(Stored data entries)
++++++++

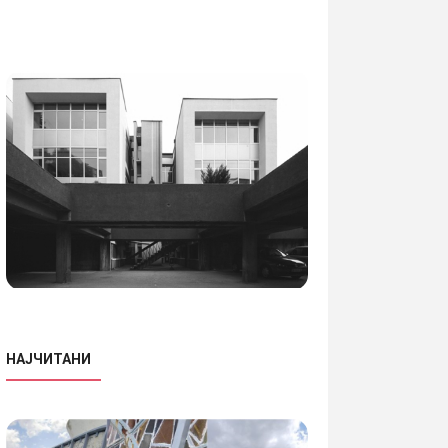
НАЈЧИТАНИ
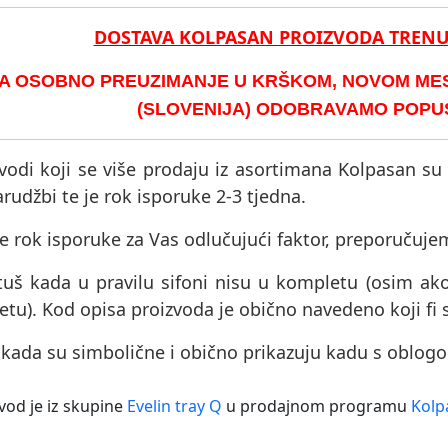
DOSTAVA KOLPASAN PROIZVODA TREN
A OSOBNO PREUZIMANJE U KRŠKOM, NOVOM MEST
(SLOVENIJA) ODOBRAVAMO POPUST
vodi koji se više prodaju iz asortimana Kolpasan su
rudžbi te je rok isporuke 2-3 tjedna.
e rok isporuke za Vas odlučujući faktor, preporučuje
tuš kada u pravilu sifoni nisu u kompletu (osim ak
tu). Kod opisa proizvoda je obično navedeno koji fi 
 kada su simbolične i obično prikazuju kadu s oblog
vod je iz skupine
Evelin tray Q
u prodajnom programu
Kolp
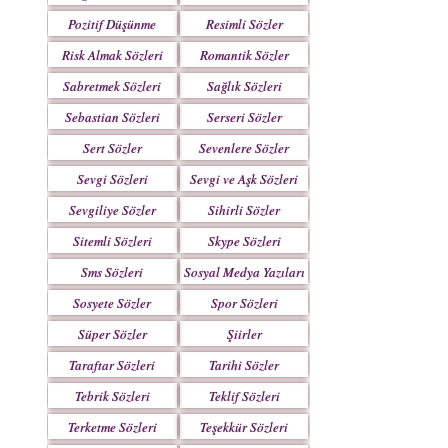
Pozitif Düşünme
Resimli Sözler
Sözleri
Risk Almak Sözleri
Romantik Sözler
Sabretmek Sözleri
Sağlık Sözleri
Sebastian Sözleri
Serseri Sözler
Sert Sözler
Sevenlere Sözler
Sevgi Sözleri
Sevgi ve Aşk Sözleri
Sevgiliye Sözler
Sihirli Sözler
Sitemli Sözleri
Skype Sözleri
Sms Sözleri
Sosyal Medya Yazıları
Sosyete Sözler
Spor Sözleri
Mesajlar
Süper Sözler
Şiirler
Taraftar Sözleri
Tarihi Sözler
Tebrik Sözleri
Teklif Sözleri
Terketme Sözleri
Teşekkür Sözleri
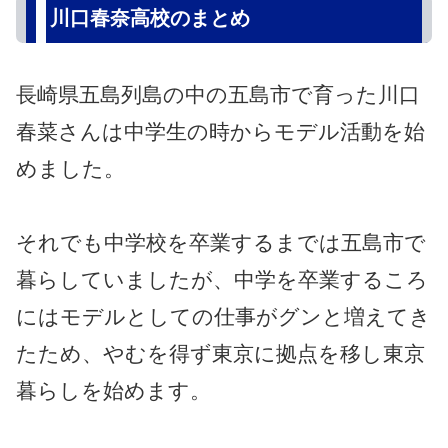
川口春奈高校のまとめ
長崎県五島列島の中の五島市で育った川口
春菜さんは中学生の時からモデル活動を始
めました。
それでも中学校を卒業するまでは五島市で
暮らしていましたが、中学を卒業するころ
にはモデルとしての仕事がグンと増えてき
たため、やむを得ず東京に拠点を移し東京
暮らしを始めます。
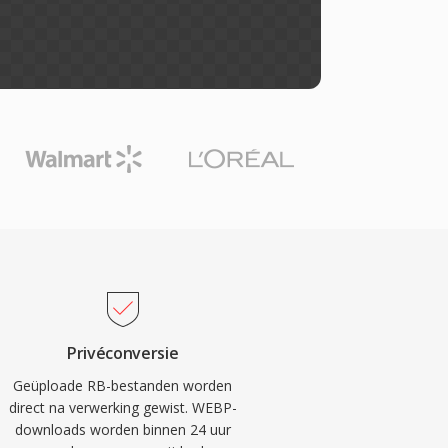
Privéconversie
Geüploade RB-bestanden worden
direct na verwerking gewist. WEBP-
downloads worden binnen 24 uur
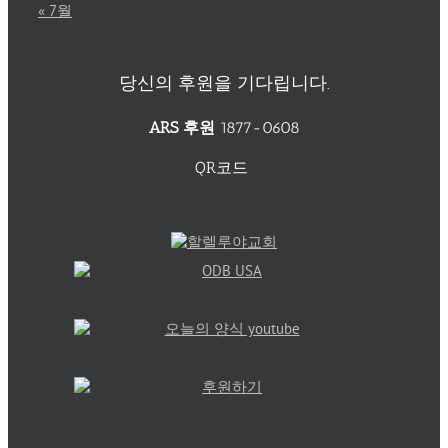
« 7월
당신의 후원을 기다립니다.
ARS 후원
1877-0608
QR코드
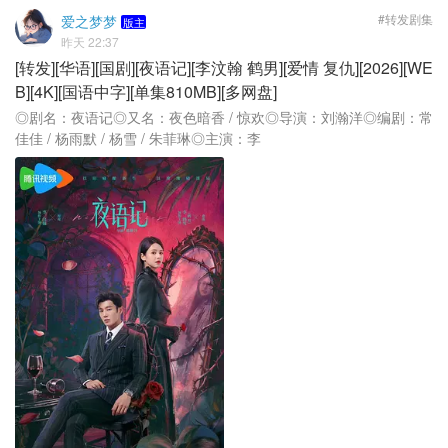
#转发剧集
爱之梦梦
版主
昨天 22:37
[转发][华语][国剧][夜语记][李汶翰 鹤男][爱情 复仇][2026][WE
B][4K][国语中字][单集810MB][多网盘]
◎剧名：夜语记◎又名：夜色暗香 / 惊欢◎导演：刘瀚洋◎编剧：常
佳佳 / 杨雨默 / 杨雪 / 朱菲琳◎主演：李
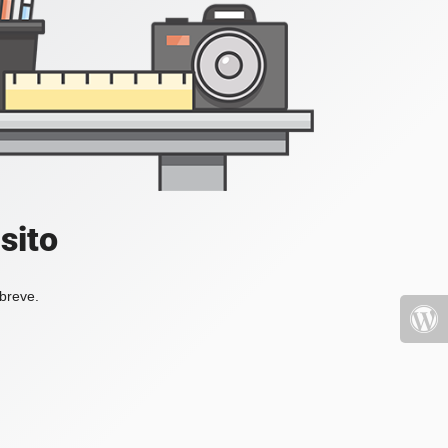
sito
 breve.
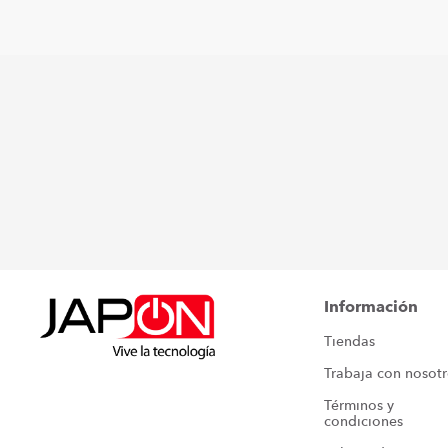
Información
Tiendas
Trabaja con nosot
Términos y 
condiciones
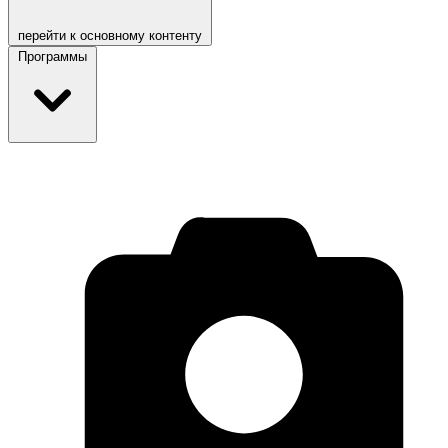
перейти к основному контенту
Программы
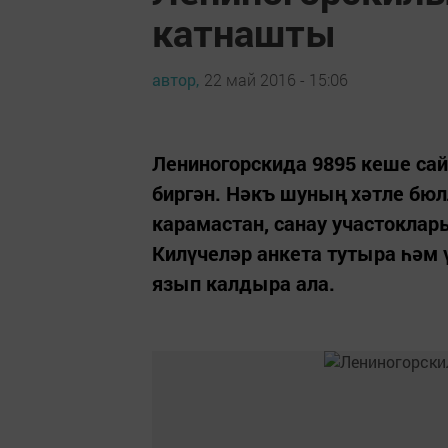
катнашты
автор,
22 май 2016 - 15:06
Лениногорскида 9895 кеше са
биргән. Нәкъ шуның хәтле бюл
карамастан, санау участоклар
Килүчеләр анкета тутыра һәм
язып калдыра ала.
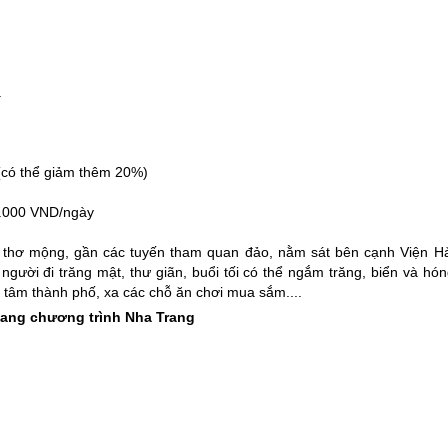
à
:
(có thể giảm thêm 20%)
00.000 VND/ngày
t thơ mộng, gần các tuyến tham quan đảo, nằm sát bên cạnh Viện Hả
người đi trăng mật, thư giãn, buổi tối có thể ngắm trăng, biển và hó
ng tâm thành phố, xa các chỗ ăn chơi mua sắm....
ang chương trình
Nha Trang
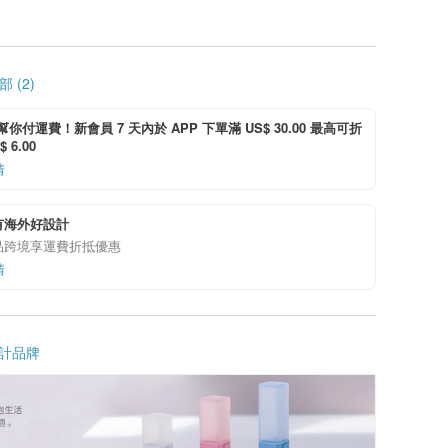
 (2)
i 幫你付運費！新會員 7 天內於 APP 下單滿 US$ 30.00 最高可折
 6.00
情
有海外好設計
品跨境享運費折抵優惠
情
計品牌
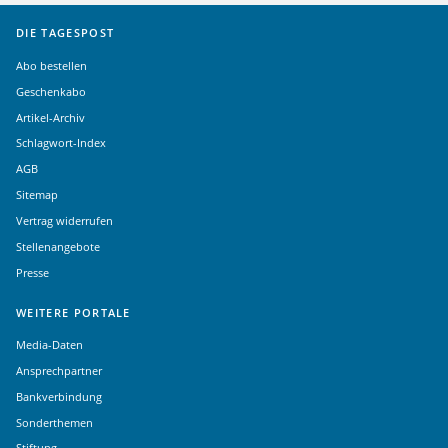
DIE TAGESPOST
Abo bestellen
Geschenkabo
Artikel-Archiv
Schlagwort-Index
AGB
Sitemap
Vertrag widerrufen
Stellenangebote
Presse
WEITERE PORTALE
Media-Daten
Ansprechpartner
Bankverbindung
Sonderthemen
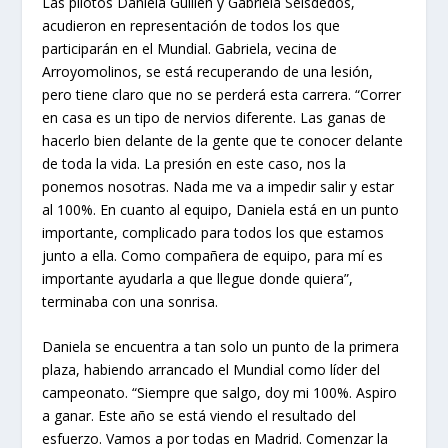
Las pilotos Daniela Guillén y Gabriela Seisdedos,
acudieron en representación de todos los que
participarán en el Mundial. Gabriela, vecina de
Arroyomolinos, se está recuperando de una lesión,
pero tiene claro que no se perderá esta carrera. “Correr
en casa es un tipo de nervios diferente. Las ganas de
hacerlo bien delante de la gente que te conocer delante
de toda la vida. La presión en este caso, nos la
ponemos nosotras. Nada me va a impedir salir y estar
al 100%. En cuanto al equipo, Daniela está en un punto
importante, complicado para todos los que estamos
junto a ella. Como compañera de equipo, para mí es
importante ayudarla a que llegue donde quiera”,
terminaba con una sonrisa.
Daniela se encuentra a tan solo un punto de la primera
plaza, habiendo arrancado el Mundial como líder del
campeonato. “Siempre que salgo, doy mi 100%. Aspiro
a ganar. Este año se está viendo el resultado del
esfuerzo. Vamos a por todas en Madrid. Comenzar la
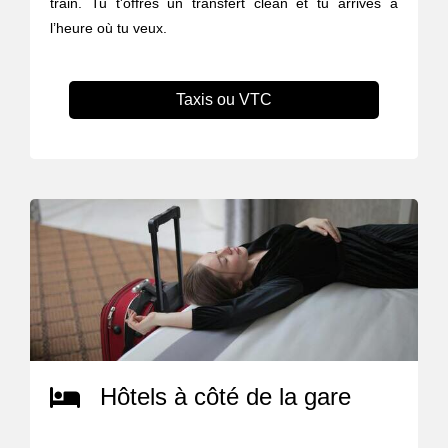
train. Tu t'offres un transfert clean et tu arrives à
l’heure où tu veux.
Taxis ou VTC
Hôtels à côté de la gare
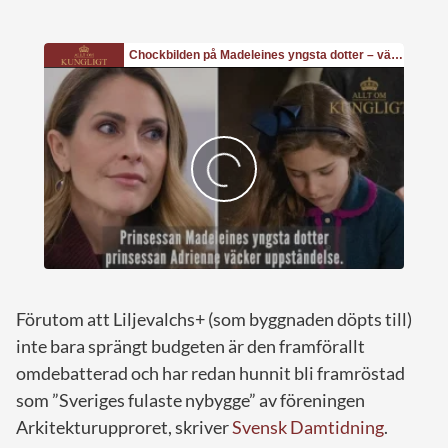
Förutom att Liljevalchs+ (som byggnaden döpts till)
inte bara sprängt budgeten är den framförallt
omdebatterad och har redan hunnit bli framröstad
som ”Sveriges fulaste nybygge” av föreningen
Arkitekturupproret, skriver
Svensk Damtidning
.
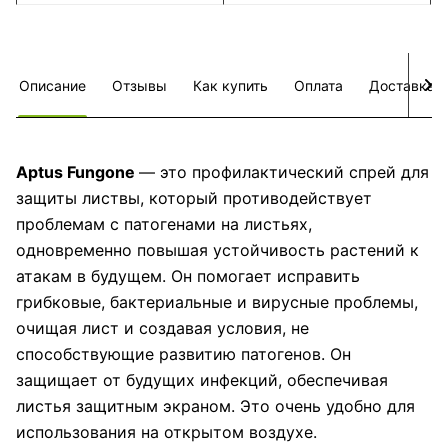
Описание
Отзывы
Как купить
Оплата
Доставка
Aptus Fungone
— это профилактический спрей для
защиты листвы, который противодействует
проблемам с патогенами на листьях,
одновременно повышая устойчивость растений к
атакам в будущем. Он помогает исправить
грибковые, бактериальные и вирусные проблемы,
очищая лист и создавая условия, не
способствующие развитию патогенов. Он
защищает от будущих инфекций, обеспечивая
листья защитным экраном. Это очень удобно для
использования на открытом воздухе.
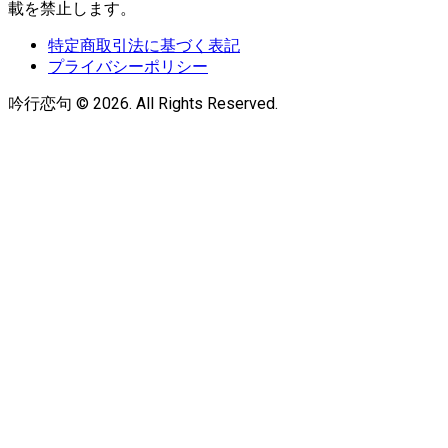
載を禁止します。
特定商取引法に基づく表記
プライバシーポリシー
吟行恋句 © 2026. All Rights Reserved.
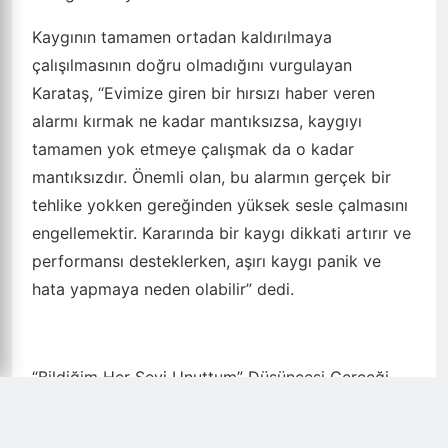
“Kaygı Düşmanımız Değil”
Sınav dönemlerinde artan kaygının çoğu zaman
olumsuz bir durum olarak algılandığını ifade eden
Dr. Karataş, kaygının insanı tehlikelere karşı
hazırlayan doğal bir biyolojik alarm sistemi
olduğunu söyledi.
Kaygının tamamen ortadan kaldırılmaya
çalışılmasının doğru olmadığını vurgulayan
Karataş, “Evimize giren bir hırsızı haber veren
alarmı kırmak ne kadar mantıksızsa, kaygıyı
tamamen yok etmeye çalışmak da o kadar
mantıksızdır. Önemli olan, bu alarmın gerçek bir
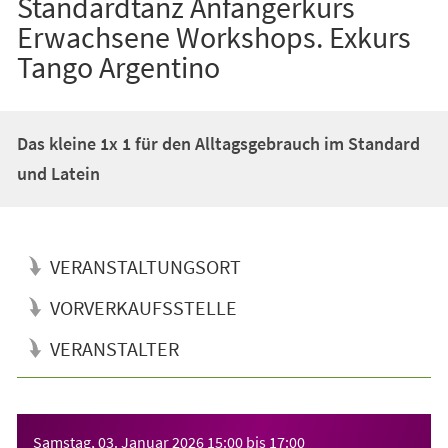
Standardtanz Anfängerkurs
Erwachsene Workshops. Exkurs
Tango Argentino
Das kleine 1x 1 für den Alltagsgebrauch im Standard
und Latein
VERANSTALTUNGSORT
VORVERKAUFSSTELLE
VERANSTALTER
Veranstaltungsinformationen
Samstag, 03. Januar 2026
15:00
bis
17:00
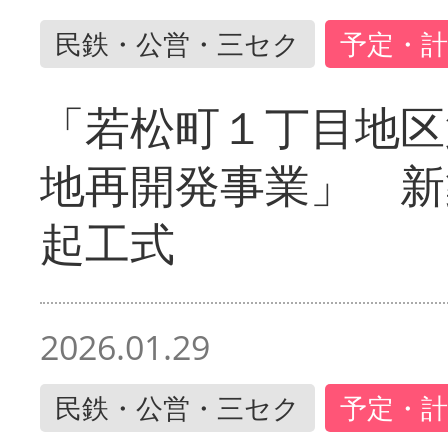
民鉄・公営・三セク
予定・計
「若松町１丁目地区
地再開発事業」 新
起工式
2026.01.29
民鉄・公営・三セク
予定・計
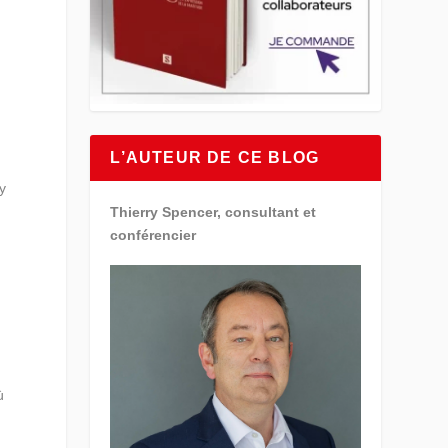
L’AUTEUR DE CE BLOG
y
Thierry Spencer, consultant et
conférencier
ù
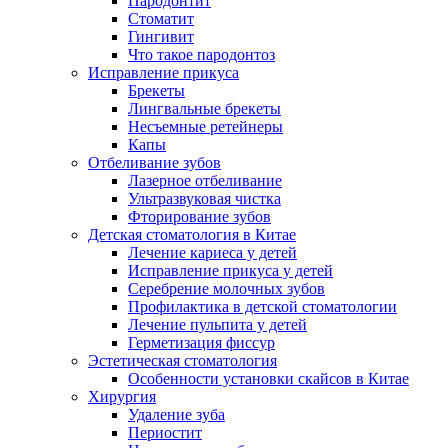
Пародонтит
Стоматит
Гингивит
Что такое пародонтоз
Исправление прикуса
Брекеты
Лингвальные брекеты
Несъемные ретейнеры
Капы
Отбеливание зубов
Лазерное отбеливание
Ультразвуковая чистка
Фторирование зубов
Детская стоматология в Китае
Лечение кариеса у детей
Исправление прикуса у детей
Серебрение молочных зубов
Профилактика в детской стоматологии
Лечение пульпита у детей
Герметизация фиссур
Эстетическая стоматология
Особенности установки скайсов в Китае
Хирургия
Удаление зуба
Периостит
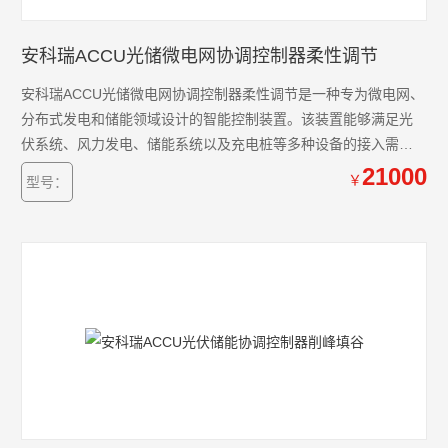
安科瑞ACCU光储微电网协调控制器柔性调节
安科瑞ACCU光储微电网协调控制器柔性调节是一种专为微电网、
分布式发电和储能领域设计的智能控制装置。该装置能够满足光
伏系统、风力发电、储能系统以及充电桩等多种设备的接入需
求。通过全天候的数据采集和分析，智能协调控制器能够实时监
21000
￥
型号：
控光伏、风能、储能系统及充电桩的运行状态和健康状况。在此
基础上，系统以安全、经济和优化运行为目标，制定并执行控制
策略，对微电网进行精确的调节和控制。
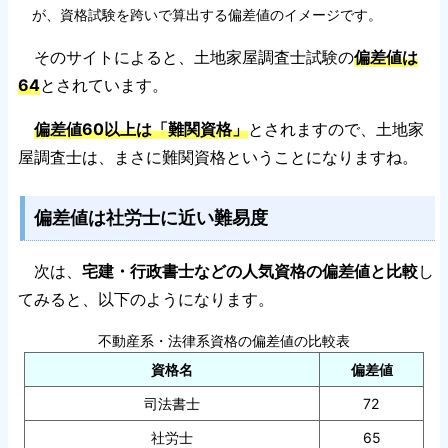
が、資格試験を跨いで算出する偏差値のイメージです。
そのサイトによると、土地家屋調査士試験の
偏差値は
64
とされています。
偏差値60以上は「難関資格」
とされますので、土地家
屋調査士は、まさに難関資格ということになりますね。
偏差値は社労士に近い難易度
次は、
宅建・行政書士などの人気資格の偏差値と比較
し
てみると、以下のようになります。
不動産系・法律系資格の偏差値の比較表
資格名
偏差値
司法書士
72
社労士
65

++++++++

_WHAT THE TASK REQUIRES_: Only the lines that contain the string "Mundial" are to be copied from the records.

_RESPONSE TO THE TASK_:
participarán en el Mundial. Gabriela, vecina de
plaza, habiendo arrancado el Mundial como líder del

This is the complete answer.